‘Incredible discovery’ inside Pratt Theater

By Tom Rivers, Editor Posted 21 April 2013 at 12:00 am

Old play advertisements, programs found from century ago

Photos by Tom Rivers

Programs and advertisements from theater shows in the late 1800s and early 1900s were discovered inside the Pratt Opera House in Albion on Saturday when a tin firewall was removed.

ALBION – The wall is covered with signatures of stage hands, and advertisements from comedy and theater shows in the 1890s and early 1900s. For more than a century, they were hid behind a tin barrier in the Pratt Opera House.

The tin was added around 1910 when the stage was expanded. Many visiting actors and actresses stuck advertisements and promotional cards on the wall behind the stage. They were sort of like business cards from that time. Many of the performers signed their names on cards with their photos and the name of their production.

“This is a treasure that is incredibly rare,” said Mark Scarborough, a professional theater manager and consultant who is working with Pratt owners Michael Bonafede and Judith Koehler. “The tin served as a time capsule that preserved everything.”

The tin was carefully removed Saturday afternoon while 33 Cornell University graduate students were in town, working on preservation projects in the opera house from 1882 on North Main Street. The theater was originally known as the Grand Opera House.

They re-glazed windows and repaired mortar on the sandstone walls of the third-story cavernous room. Bonafede was hopeful something historic would be behind the tin wall, and he wanted the Cornell students to be part of the unveiling.

But what was actually there wasn’t known until the metal was taken down. Bonafede was downstairs, working on the windows when he heard shouts of joy from the upper floor. The students were thrilled to see so many signatures and programs, dated from the 1890s and 1900s.

The theater advertisements still have vibrant colors, and remain largely intact.

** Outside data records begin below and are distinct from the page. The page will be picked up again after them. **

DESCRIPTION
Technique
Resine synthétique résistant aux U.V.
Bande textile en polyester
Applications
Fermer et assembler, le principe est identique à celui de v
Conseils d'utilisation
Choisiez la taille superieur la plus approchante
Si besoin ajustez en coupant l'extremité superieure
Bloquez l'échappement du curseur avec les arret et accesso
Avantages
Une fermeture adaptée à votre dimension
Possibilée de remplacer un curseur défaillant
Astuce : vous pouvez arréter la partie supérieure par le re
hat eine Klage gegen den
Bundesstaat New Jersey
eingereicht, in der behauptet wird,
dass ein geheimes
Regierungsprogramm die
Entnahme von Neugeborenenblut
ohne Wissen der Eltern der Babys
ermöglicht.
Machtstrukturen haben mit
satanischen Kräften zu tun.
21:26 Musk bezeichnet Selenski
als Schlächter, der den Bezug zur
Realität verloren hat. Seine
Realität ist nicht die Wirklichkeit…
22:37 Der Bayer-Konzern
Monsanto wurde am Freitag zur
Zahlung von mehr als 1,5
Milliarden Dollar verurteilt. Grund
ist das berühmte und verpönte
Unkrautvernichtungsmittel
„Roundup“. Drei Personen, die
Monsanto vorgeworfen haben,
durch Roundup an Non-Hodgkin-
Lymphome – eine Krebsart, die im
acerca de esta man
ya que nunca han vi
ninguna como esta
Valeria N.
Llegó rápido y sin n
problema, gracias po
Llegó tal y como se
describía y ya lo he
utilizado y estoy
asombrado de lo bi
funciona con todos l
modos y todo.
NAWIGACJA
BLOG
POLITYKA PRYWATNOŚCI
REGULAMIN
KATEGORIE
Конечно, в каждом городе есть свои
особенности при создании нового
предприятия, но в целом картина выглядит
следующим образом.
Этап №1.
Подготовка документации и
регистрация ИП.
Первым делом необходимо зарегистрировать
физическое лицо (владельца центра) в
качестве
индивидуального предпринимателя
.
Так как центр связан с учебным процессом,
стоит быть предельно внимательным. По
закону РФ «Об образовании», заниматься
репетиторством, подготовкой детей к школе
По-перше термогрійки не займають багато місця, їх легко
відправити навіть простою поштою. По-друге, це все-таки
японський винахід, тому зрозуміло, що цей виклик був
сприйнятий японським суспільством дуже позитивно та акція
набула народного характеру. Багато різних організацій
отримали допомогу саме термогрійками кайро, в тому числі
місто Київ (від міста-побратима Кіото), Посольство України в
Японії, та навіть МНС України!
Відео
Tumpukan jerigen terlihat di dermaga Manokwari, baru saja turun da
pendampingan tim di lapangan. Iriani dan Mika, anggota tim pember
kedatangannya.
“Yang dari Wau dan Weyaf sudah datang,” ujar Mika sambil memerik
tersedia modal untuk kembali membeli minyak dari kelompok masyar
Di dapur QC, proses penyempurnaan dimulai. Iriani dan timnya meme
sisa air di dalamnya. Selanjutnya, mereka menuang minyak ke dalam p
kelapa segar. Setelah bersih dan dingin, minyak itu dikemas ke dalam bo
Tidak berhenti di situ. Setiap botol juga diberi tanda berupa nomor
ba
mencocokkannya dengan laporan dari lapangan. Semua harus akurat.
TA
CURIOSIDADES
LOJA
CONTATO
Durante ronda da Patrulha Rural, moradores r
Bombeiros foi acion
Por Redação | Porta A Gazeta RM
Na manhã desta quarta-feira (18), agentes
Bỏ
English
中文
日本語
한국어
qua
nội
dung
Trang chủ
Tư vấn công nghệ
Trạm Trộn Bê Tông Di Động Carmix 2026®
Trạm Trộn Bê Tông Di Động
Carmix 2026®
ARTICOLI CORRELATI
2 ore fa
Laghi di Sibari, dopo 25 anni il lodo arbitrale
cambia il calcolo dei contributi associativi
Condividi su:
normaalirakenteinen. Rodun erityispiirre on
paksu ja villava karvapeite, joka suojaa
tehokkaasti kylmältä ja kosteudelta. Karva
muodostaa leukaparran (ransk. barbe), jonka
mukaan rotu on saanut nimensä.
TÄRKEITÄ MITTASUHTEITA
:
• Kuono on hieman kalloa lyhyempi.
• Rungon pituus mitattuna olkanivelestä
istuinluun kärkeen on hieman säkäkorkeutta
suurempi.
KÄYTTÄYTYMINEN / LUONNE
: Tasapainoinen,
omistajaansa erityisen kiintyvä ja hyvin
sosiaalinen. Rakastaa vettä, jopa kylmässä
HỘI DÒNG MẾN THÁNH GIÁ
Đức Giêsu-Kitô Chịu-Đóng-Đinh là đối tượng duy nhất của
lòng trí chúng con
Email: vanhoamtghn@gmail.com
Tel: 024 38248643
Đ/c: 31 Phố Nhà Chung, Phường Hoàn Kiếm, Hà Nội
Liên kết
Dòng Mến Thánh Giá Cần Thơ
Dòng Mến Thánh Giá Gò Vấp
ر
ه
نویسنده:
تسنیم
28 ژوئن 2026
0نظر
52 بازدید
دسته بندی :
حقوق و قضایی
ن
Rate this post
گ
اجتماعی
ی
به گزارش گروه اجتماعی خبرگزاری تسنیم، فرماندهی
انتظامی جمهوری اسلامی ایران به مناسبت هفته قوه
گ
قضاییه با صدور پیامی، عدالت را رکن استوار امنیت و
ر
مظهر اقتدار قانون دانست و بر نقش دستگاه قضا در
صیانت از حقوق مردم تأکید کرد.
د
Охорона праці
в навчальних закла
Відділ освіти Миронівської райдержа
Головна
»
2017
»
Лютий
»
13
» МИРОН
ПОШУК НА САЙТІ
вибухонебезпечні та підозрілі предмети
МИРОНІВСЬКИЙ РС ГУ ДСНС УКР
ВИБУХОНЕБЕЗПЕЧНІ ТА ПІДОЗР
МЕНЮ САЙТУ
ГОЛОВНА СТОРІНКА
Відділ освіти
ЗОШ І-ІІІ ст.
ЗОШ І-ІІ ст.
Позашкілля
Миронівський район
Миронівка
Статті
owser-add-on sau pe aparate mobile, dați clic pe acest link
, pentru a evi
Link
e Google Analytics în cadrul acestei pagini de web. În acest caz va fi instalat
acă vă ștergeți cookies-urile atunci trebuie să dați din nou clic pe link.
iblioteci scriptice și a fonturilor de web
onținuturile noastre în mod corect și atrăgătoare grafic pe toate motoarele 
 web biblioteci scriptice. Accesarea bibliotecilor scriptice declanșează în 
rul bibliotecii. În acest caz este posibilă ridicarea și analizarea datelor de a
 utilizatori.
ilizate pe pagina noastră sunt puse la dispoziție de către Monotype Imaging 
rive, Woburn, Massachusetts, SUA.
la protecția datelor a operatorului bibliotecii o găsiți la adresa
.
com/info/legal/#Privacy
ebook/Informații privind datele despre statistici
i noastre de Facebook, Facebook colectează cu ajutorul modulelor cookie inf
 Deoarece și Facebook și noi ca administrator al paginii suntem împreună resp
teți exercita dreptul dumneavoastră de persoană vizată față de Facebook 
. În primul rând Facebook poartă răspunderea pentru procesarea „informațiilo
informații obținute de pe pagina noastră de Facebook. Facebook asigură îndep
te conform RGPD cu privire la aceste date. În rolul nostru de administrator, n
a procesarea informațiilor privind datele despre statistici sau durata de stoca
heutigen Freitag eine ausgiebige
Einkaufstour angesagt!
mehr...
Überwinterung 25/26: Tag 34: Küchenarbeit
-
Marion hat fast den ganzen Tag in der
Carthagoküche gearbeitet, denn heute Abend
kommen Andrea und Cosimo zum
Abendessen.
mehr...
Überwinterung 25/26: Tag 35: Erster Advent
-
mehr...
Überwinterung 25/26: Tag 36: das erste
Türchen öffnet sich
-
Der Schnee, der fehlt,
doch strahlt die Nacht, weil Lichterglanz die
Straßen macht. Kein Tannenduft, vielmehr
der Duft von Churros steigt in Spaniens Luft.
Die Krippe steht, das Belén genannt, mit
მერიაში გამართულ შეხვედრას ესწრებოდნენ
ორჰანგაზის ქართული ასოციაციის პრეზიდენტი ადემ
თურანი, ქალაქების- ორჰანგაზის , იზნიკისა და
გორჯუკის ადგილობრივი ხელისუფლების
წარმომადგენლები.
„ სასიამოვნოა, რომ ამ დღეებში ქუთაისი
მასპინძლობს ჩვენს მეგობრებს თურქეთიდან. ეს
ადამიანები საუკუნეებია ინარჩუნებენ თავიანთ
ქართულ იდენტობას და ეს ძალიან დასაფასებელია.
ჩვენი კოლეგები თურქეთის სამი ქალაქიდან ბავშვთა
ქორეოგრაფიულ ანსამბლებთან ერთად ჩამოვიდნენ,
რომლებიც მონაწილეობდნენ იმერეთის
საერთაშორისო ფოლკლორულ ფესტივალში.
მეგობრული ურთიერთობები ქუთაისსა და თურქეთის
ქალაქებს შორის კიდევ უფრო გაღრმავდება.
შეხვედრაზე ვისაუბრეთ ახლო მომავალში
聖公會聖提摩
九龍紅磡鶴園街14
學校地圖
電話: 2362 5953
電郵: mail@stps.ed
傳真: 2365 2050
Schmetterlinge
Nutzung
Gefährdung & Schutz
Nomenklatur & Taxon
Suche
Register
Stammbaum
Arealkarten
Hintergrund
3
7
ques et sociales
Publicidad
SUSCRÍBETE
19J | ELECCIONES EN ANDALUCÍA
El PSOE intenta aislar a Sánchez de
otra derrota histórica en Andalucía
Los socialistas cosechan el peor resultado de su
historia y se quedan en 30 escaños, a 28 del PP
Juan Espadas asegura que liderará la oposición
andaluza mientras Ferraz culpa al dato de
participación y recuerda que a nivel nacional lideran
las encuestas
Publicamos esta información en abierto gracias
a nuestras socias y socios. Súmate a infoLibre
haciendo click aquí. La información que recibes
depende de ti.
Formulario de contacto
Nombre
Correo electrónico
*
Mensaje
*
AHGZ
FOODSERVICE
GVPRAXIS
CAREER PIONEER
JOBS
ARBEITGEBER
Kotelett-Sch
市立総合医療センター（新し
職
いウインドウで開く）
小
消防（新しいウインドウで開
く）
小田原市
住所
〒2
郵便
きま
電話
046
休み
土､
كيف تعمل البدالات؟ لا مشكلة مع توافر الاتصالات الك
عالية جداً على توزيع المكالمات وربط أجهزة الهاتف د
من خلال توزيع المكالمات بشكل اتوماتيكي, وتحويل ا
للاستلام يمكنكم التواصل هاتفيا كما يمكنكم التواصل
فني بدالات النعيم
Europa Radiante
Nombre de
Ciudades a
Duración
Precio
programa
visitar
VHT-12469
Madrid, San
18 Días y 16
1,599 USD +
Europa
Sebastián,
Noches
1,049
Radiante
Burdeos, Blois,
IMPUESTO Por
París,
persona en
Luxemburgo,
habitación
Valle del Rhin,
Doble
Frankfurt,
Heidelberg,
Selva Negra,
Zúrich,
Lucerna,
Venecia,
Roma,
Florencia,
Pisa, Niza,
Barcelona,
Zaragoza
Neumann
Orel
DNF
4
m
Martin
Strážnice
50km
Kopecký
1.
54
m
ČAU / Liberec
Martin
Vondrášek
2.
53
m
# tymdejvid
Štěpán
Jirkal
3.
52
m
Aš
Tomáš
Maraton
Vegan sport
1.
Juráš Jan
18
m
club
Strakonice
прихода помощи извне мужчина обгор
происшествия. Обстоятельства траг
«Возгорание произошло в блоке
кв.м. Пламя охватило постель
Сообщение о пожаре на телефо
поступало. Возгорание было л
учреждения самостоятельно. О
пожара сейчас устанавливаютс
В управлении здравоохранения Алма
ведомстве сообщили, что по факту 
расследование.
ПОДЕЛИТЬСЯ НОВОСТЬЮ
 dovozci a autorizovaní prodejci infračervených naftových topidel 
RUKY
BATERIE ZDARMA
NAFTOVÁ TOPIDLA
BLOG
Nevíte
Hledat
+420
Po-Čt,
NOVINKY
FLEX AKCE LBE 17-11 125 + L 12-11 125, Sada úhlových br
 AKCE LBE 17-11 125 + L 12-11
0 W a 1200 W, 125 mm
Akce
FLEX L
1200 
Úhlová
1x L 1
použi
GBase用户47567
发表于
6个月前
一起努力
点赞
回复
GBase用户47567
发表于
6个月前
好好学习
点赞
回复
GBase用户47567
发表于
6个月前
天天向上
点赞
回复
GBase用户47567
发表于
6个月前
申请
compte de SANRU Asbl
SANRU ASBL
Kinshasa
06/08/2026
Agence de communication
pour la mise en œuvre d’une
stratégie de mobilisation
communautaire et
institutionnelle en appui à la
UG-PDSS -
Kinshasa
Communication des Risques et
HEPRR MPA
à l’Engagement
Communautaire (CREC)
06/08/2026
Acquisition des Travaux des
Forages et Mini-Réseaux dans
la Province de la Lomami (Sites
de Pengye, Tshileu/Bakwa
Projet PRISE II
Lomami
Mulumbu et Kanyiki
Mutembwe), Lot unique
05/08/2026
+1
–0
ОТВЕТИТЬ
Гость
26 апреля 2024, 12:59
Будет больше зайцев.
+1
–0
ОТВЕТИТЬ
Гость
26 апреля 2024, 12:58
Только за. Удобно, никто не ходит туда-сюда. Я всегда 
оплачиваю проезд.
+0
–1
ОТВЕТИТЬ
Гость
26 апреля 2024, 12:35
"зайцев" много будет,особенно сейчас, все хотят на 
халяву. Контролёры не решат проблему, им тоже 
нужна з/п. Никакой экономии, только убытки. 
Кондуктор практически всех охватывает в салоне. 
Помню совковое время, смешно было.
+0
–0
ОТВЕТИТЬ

“It was very exciting to see,” said Caleb Cheng, a Cornell planning student from near Oakland, Calif. “We saw the ’90s on the programs, and realized it was the 1890s, not the 1990s.”

The theater artifacts will be covered with a clear, fireproof material to be preserved long into the future and also stay visible.

Bonafede was in a buoyant mood Saturday evening.

“No one has seen this in 110 years,” he said. “It’s an incredible discovery.”

Bonafede and his wife are working to have the opera house, largely unused since the 1930s, upgraded to “theater in the rough” shape, which would allow performances without scenery and full-blown lighting effects.

“It will be like vaudeville,” Koehler said. “It will be carried by the quality of the performers.”

She and her husband have acquired curtains that they will soon to put up, and they plan to refinish the floor. They are working with an architect who specializes in historic preservation. Koehler said if they can secure a certificate of compliance, there could be performances in the theater later this year.

For now, they are happy with the discovery on Saturday, which Koehler called “a real gold mine of stuff.”